How to complete this task: Copy the entries below word for word, but omit any pictures they contain.

Dataset records:
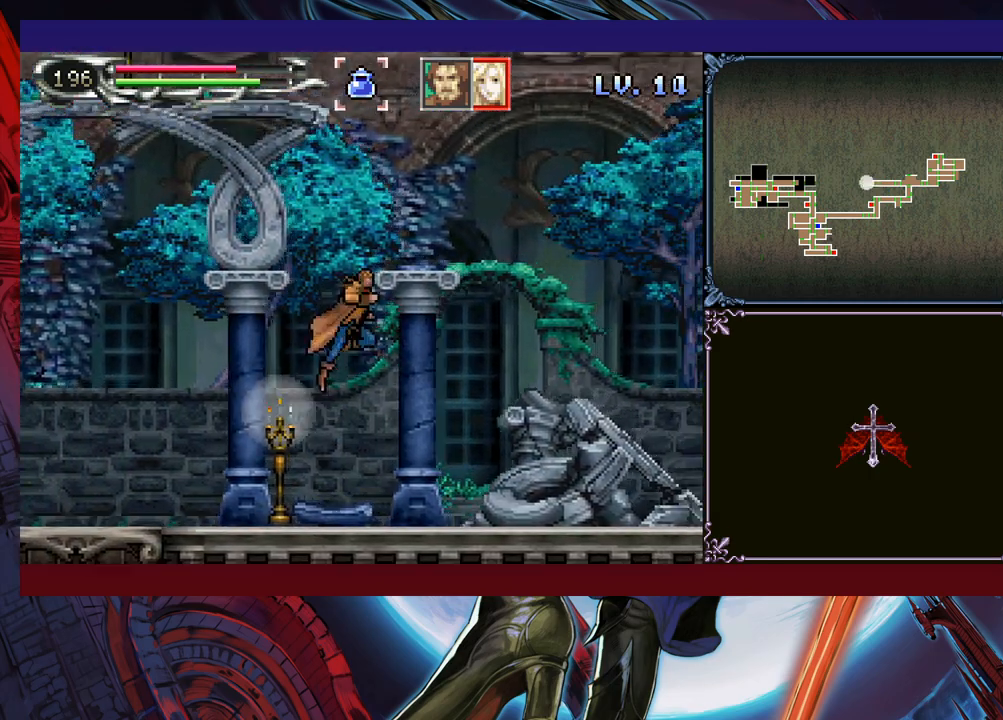
{"buttons": ["B"], "left_stick": "up-right", "events": [[250, "left_stick", "up-left"], [350, "B", "up"], [350, "left_stick", "center"], [400, "left_stick", "up-right"], [450, "B", "down"]]}
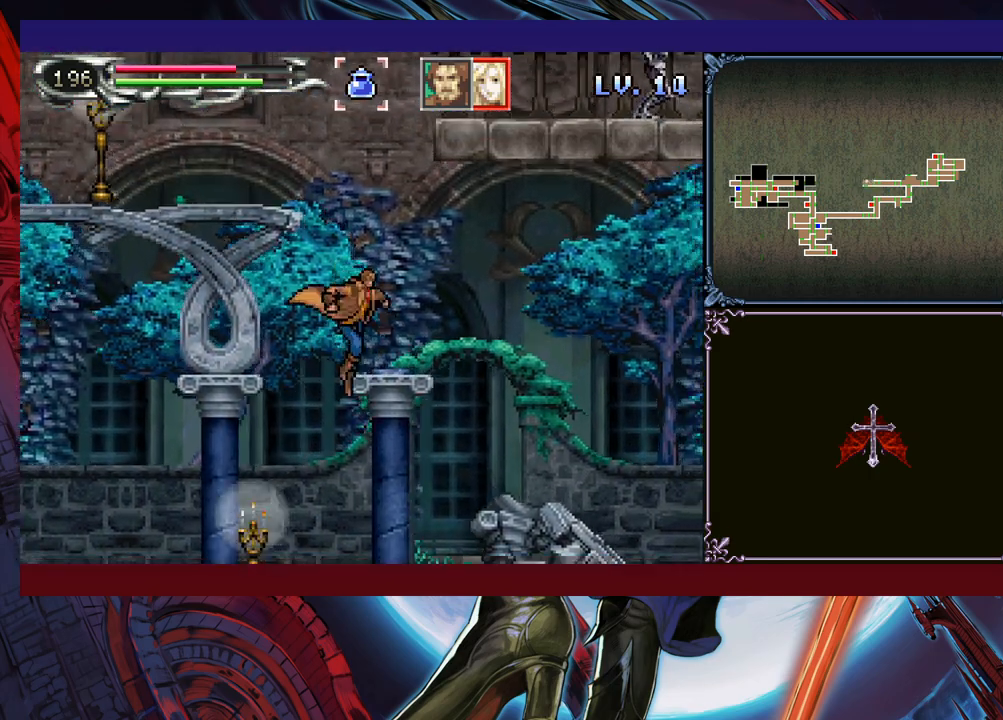
{"buttons": ["B"], "left_stick": "center", "events": [[50, "B", "up"], [150, "B", "down"], [283, "B", "up"], [383, "B", "down"], [450, "left_stick", "center"]]}
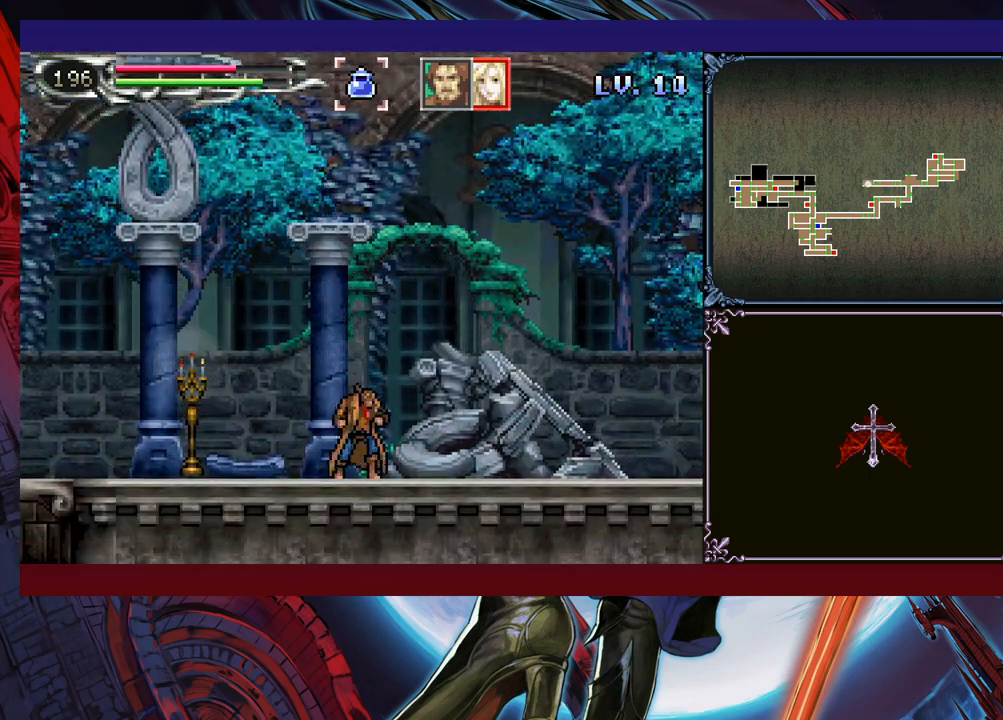
{"buttons": ["B", "L1"], "left_stick": "up", "events": [[50, "B", "up"], [133, "B", "down"], [183, "left_stick", "up"], [300, "B", "up"], [350, "B", "down"], [500, "L1", "down"]]}
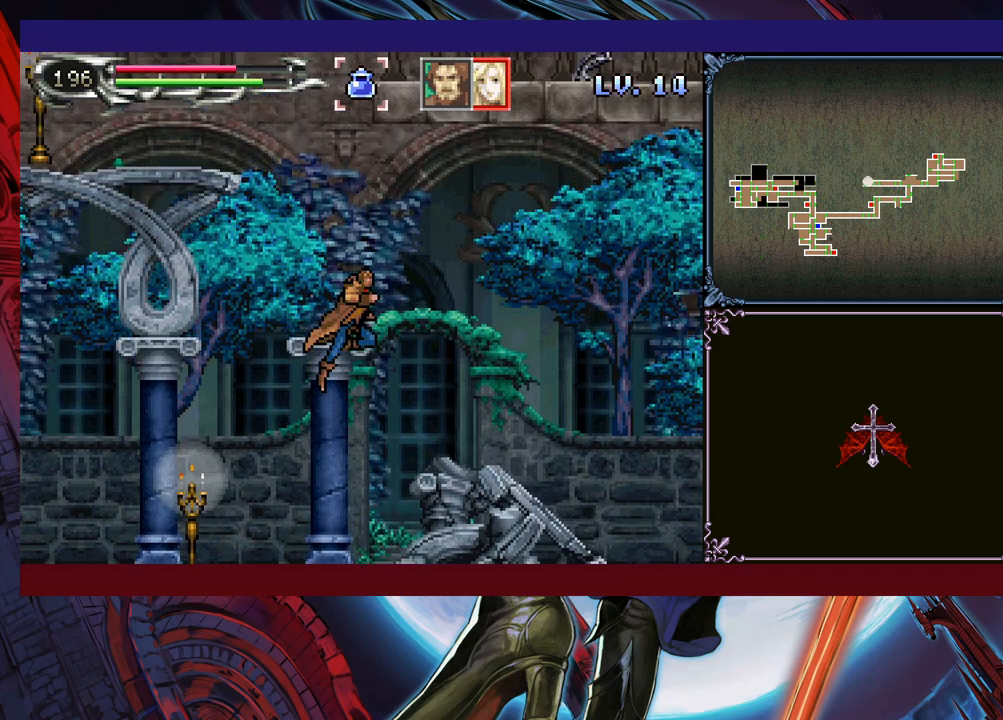
{"buttons": ["B"], "left_stick": "center", "events": [[133, "B", "up"], [150, "L1", "up"], [183, "left_stick", "up-left"], [333, "left_stick", "center"], [450, "B", "down"]]}
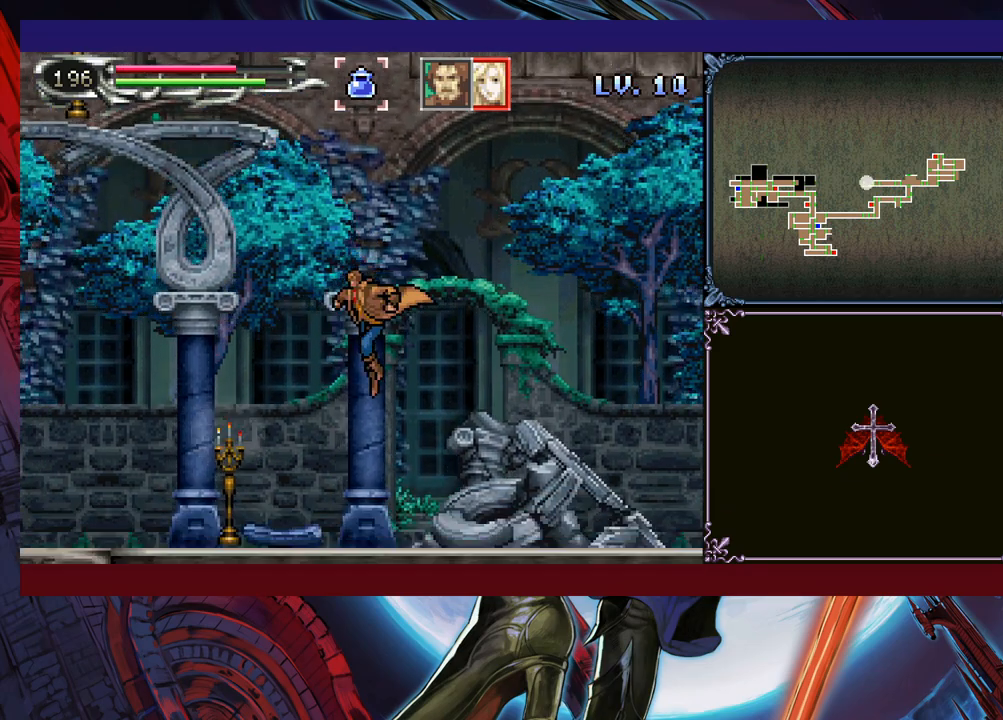
{"buttons": ["B"], "left_stick": "center", "events": [[83, "B", "up"], [200, "B", "down"], [383, "B", "up"], [450, "B", "down"]]}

Output for this task:
{"buttons": ["B"], "left_stick": "up-right", "events": [[250, "left_stick", "up-left"], [350, "B", "up"], [350, "left_stick", "center"], [400, "left_stick", "up-right"], [450, "B", "down"]]}
{"buttons": ["B"], "left_stick": "center", "events": [[50, "B", "up"], [150, "B", "down"], [283, "B", "up"], [383, "B", "down"], [450, "left_stick", "center"]]}
{"buttons": ["B", "L1"], "left_stick": "up", "events": [[50, "B", "up"], [133, "B", "down"], [183, "left_stick", "up"], [300, "B", "up"], [350, "B", "down"], [500, "L1", "down"]]}
{"buttons": ["B"], "left_stick": "center", "events": [[133, "B", "up"], [150, "L1", "up"], [183, "left_stick", "up-left"], [333, "left_stick", "center"], [450, "B", "down"]]}
{"buttons": ["B"], "left_stick": "center", "events": [[83, "B", "up"], [200, "B", "down"], [383, "B", "up"], [450, "B", "down"]]}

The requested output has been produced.